At the end of the PLAY & CARE phases, each student received a small self−evaluation slip. Students circled the appropriate icon of hands, mind, heart; older students were asked to add written comments. After students filled the evaluations out, they met with Crowe individually to review their PLAY & CARE portfolios. This could take place during class time because the class expectation was clear: to be engaged artists. As Crowe describes the process, “Students were working in the centers, obtaining the materials they needed, and pursuing their own objectives, while I was free to sit and have a private discussion with each and every student for at least a few minutes over two or three sessions. This was truly gratifying and fun!”
Crowe adds, “Another benefit of this transparent grading system was the clarification of the art grading process for parents. My initial presentation of the system to the Parents’ Council was met with enthusiastic support because it helped to demystify grading art. Many parents told me that they had interesting discussions with their children about what the icons of hands, mind, and heart meant.

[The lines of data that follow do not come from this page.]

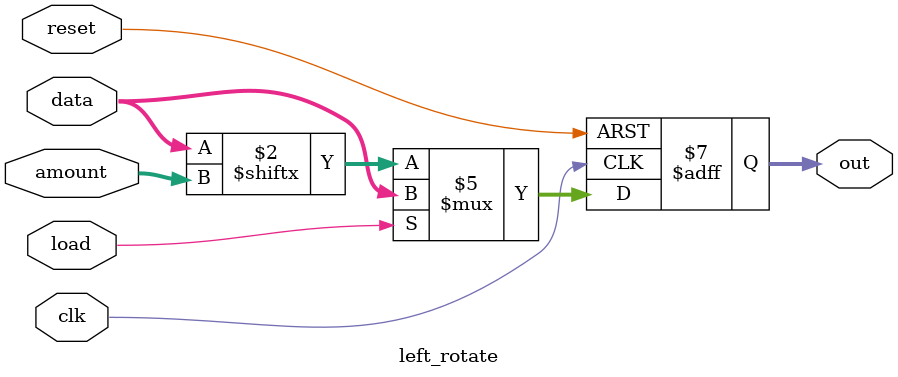
<source format=v>
module left_rotate(
  input clk,
  input reset,
  input [2:0] amount,
  input [7:0] data,
  input load,
  output reg [7:0] out
);

  always @(posedge clk or posedge reset) begin
    if (reset) begin
      out <= 0;
    end else if (load) begin
      out <= data;
    end else begin
      out <= {data[amount - 1:0], data[7:amount]};
    end
  end

endmodule


</source>
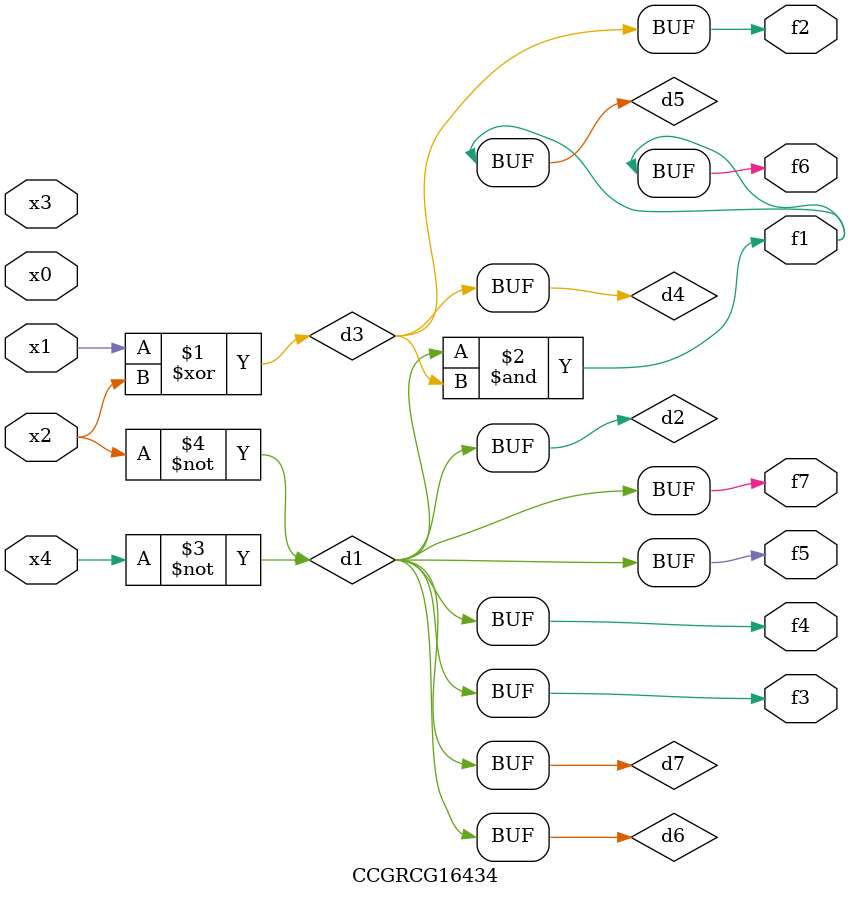
<source format=v>
module CCGRCG16434(
	input x0, x1, x2, x3, x4,
	output f1, f2, f3, f4, f5, f6, f7
);

	wire d1, d2, d3, d4, d5, d6, d7;

	not (d1, x4);
	not (d2, x2);
	xor (d3, x1, x2);
	buf (d4, d3);
	and (d5, d1, d3);
	buf (d6, d1, d2);
	buf (d7, d2);
	assign f1 = d5;
	assign f2 = d4;
	assign f3 = d7;
	assign f4 = d7;
	assign f5 = d7;
	assign f6 = d5;
	assign f7 = d7;
endmodule

</source>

The principal agreed to print the icons on the actual report card −− they were quite a sight in the context of all the other words and codes.”
From developing engaging assessment methods to choice−based centers to flexible curricular frameworks, Crowe has developed art education practices that enable him to interact with students as artists and to communicate to parents and administrators about the richness and value of students’ authentic artistic behavior.